The role of Minister of State for International Trade was downgraded, soon after Rishi Sunak became Prime Minister in October 2022, to the more junior rank of Parliamentary Under-Secretary. At the same time, Kemi Badenoch's assumption of the role of Minister for Women and Equalities saw the appointment of two additional Parliamentary Under-Secretaries to support this additional portfolio.
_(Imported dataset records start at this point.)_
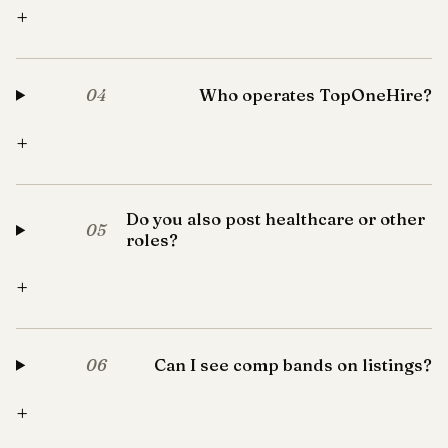
+
Who operates TopOneHire?
04
+
Do you also post healthcare or other
05
roles?
+
Can I see comp bands on listings?
06
+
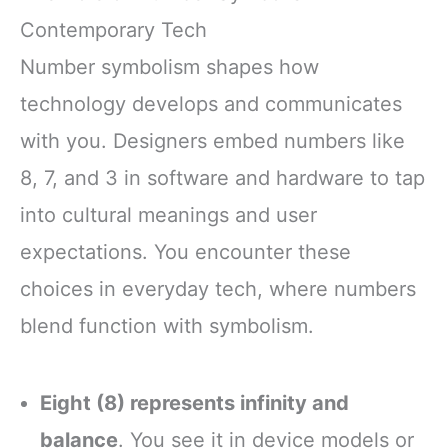
Contemporary Tech
Number symbolism shapes how
technology develops and communicates
with you. Designers embed numbers like
8, 7, and 3 in software and hardware to tap
into cultural meanings and user
expectations. You encounter these
choices in everyday tech, where numbers
blend function with symbolism.
Eight (8) represents infinity and
balance
. You see it in device models or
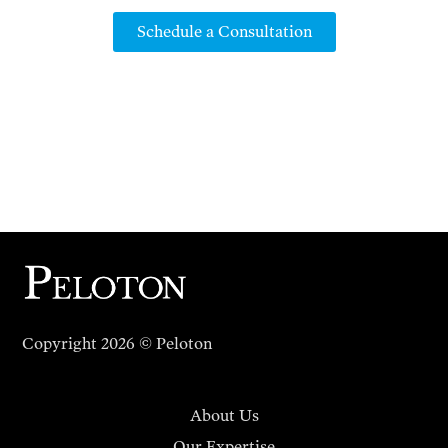
Schedule a Consultation
Copyright 2026 © Peloton
About Us
Our Expertise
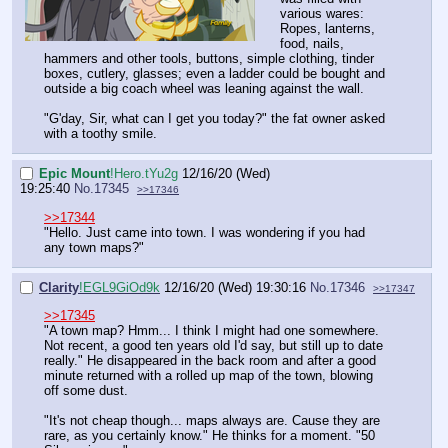
various wares:
Ropes, lanterns,
food, nails,
hammers and other tools, buttons, simple clothing, tinder
boxes, cutlery, glasses; even a ladder could be bought and
outside a big coach wheel was leaning against the wall.
"G'day, Sir, what can I get you today?" the fat owner asked
with a toothy smile.
Epic Mount
!Hero.tYu2g
12/16/20 (Wed)
19:25:40
No.
17345
>>17346
>>17344
"Hello. Just came into town. I was wondering if you had
any town maps?"
Clarity
!EGL9GiOd9k
12/16/20 (Wed) 19:30:16
No.
17346
>>17347
>>17345
"A town map? Hmm... I think I might had one somewhere.
Not recent, a good ten years old I'd say, but still up to date
really." He disappeared in the back room and after a good
minute returned with a rolled up map of the town, blowing
off some dust.
"It's not cheap though... maps always are. Cause they are
rare, as you certainly know." He thinks for a moment. "50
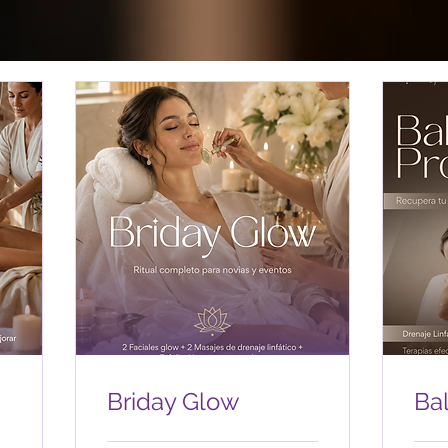
Briday Glow
Ba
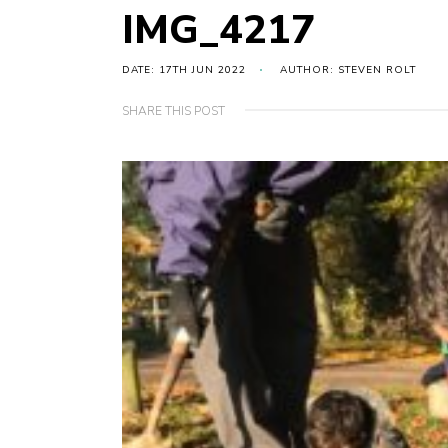
IMG_4217
DATE: 17TH JUN 2022
AUTHOR: STEVEN ROLT
SHARE THIS POST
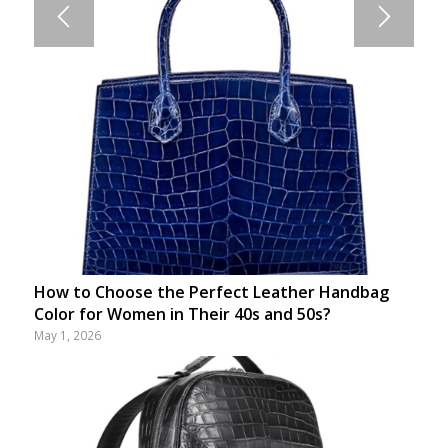
How to Choose the Perfect Leather Handbag
Color for Women in Their 40s and 50s?
May 1, 2026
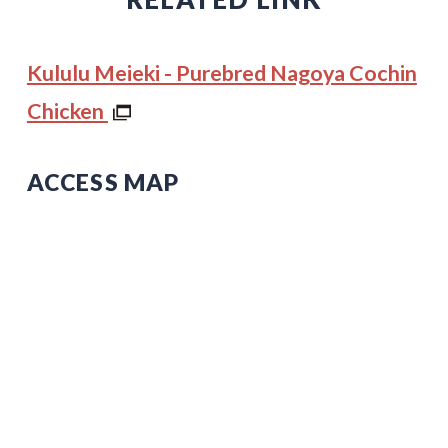
Kululu Meieki - Purebred Nagoya Cochin
Chicken
ACCESS MAP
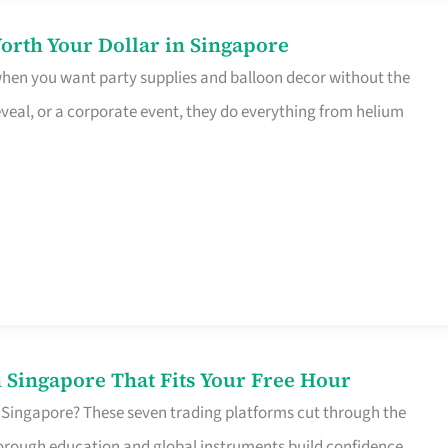
orth Your Dollar in Singapore
 when you want party supplies and balloon decor without the
eveal, or a corporate event, they do everything from helium
 Singapore That Fits Your Free Hour
 Singapore? These seven trading platforms cut through the
horough education and global instruments build confidence,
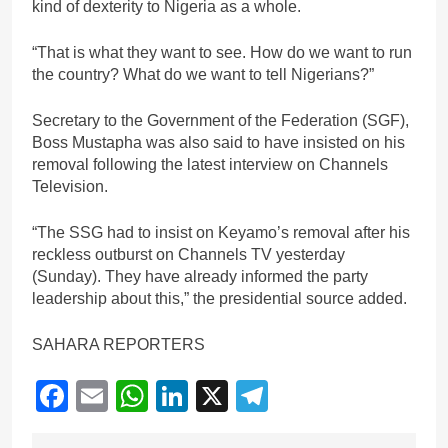
kind of dexterity to Nigeria as a whole.
“That is what they want to see. How do we want to run
the country? What do we want to tell Nigerians?”
Secretary to the Government of the Federation (SGF),
Boss Mustapha was also said to have insisted on his
removal following the latest interview on Channels
Television.
“The SSG had to insist on Keyamo’s removal after his
reckless outburst on Channels TV yesterday
(Sunday). They have already informed the party
leadership about this,” the presidential source added.
SAHARA REPORTERS
Facebook
Email
WhatsApp
LinkedIn
X
Telegram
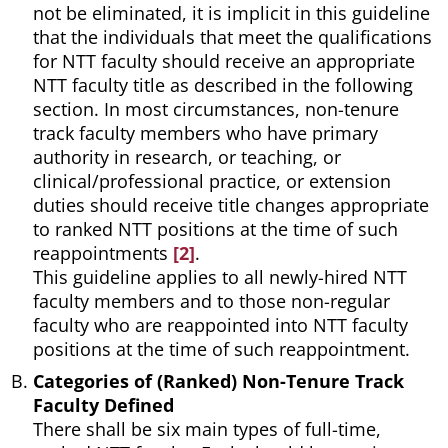
not be eliminated, it is implicit in this guideline
that the individuals that meet the qualifications
for NTT faculty should receive an appropriate
NTT faculty title as described in the following
section. In most circumstances, non-tenure
track faculty members who have primary
authority in research, or teaching, or
clinical/professional practice, or extension
duties should receive title changes appropriate
to ranked NTT positions at the time of such
reappointments
[2]
.
This guideline applies to all newly-hired NTT
faculty members and to those non-regular
faculty who are reappointed into NTT faculty
positions at the time of such reappointment.
Categories of (Ranked) Non-Tenure Track
Faculty Defined
There shall be six main types of full-time,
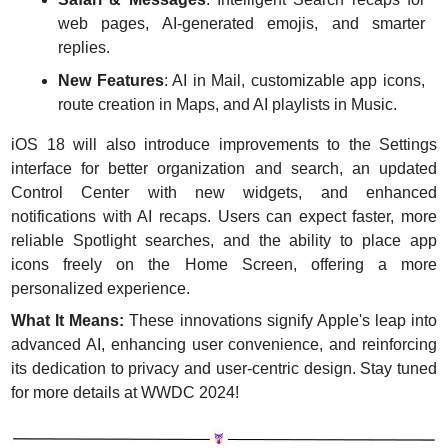
web pages, AI-generated emojis, and smarter 
replies.
New Features
: AI in Mail, customizable app icons, 
route creation in Maps, and AI playlists in Music.
iOS 18 will also introduce improvements to the Settings 
interface for better organization and search, an updated 
Control Center with new widgets, and enhanced 
notifications with AI recaps. Users can expect faster, more 
reliable Spotlight searches, and the ability to place app 
icons freely on the Home Screen, offering a more 
personalized experience.
What It Means:
 These innovations signify Apple's leap into 
advanced AI, enhancing user convenience, and reinforcing 
its dedication to privacy and user-centric design. Stay tuned 
for more details at WWDC 2024!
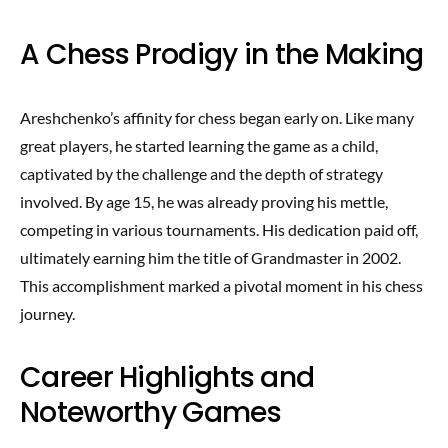
A Chess Prodigy in the Making
Areshchenko’s affinity for chess began early on. Like many
great players, he started learning the game as a child,
captivated by the challenge and the depth of strategy
involved. By age 15, he was already proving his mettle,
competing in various tournaments. His dedication paid off,
ultimately earning him the title of Grandmaster in 2002.
This accomplishment marked a pivotal moment in his chess
journey.
Career Highlights and
Noteworthy Games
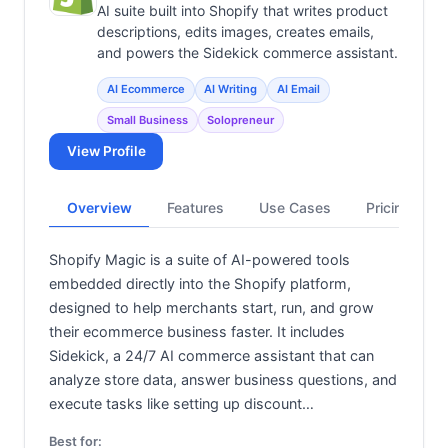
View all categories →
AI suite built into Shopify that writes product
descriptions, edits images, creates emails,
and powers the Sidekick commerce assistant.
AI Ecommerce
AI Writing
AI Email
Small Business
Solopreneur
View Profile
Overview
Features
Use Cases
Pricing
Shopify Magic is a suite of AI-powered tools
embedded directly into the Shopify platform,
designed to help merchants start, run, and grow
their ecommerce business faster. It includes
Sidekick, a 24/7 AI commerce assistant that can
analyze store data, answer business questions, and
execute tasks like setting up discount…
Best for:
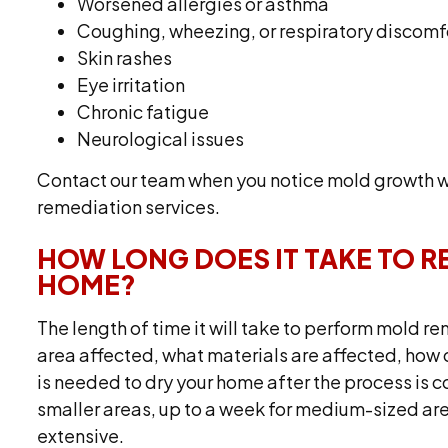
Worsened allergies or asthma
Coughing, wheezing, or respiratory discomf
Skin rashes
Eye irritation
Chronic fatigue
Neurological issues
Contact our team when you notice mold growth wi
remediation services.
HOW LONG DOES IT TAKE TO 
HOME?
The length of time it will take to perform mold r
area affected, what materials are affected, ho
is needed to dry your home after the process is c
smaller areas, up to a week for medium-sized ar
extensive.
Badenoch retained the portfolio for Women and Equalities when the department was dissolved and merged.

==Trade remedies==
After Britain left the EU, the Trade Remedies Investigations Directorate (TRID) of the Department for International Trade was created to investigate whether new trade remedies are needed to prevent injury to UK industries caused by unfair trading practices and unforeseen surges in imports. These remedies usually take the form of additional duties on those imports.

Following Royal Assent of the Trade Act 2021, TRID became an independent arm's-length body, the Trade Remedies Authority (TRA), on 1 June 2021. The Authority is based in Reading.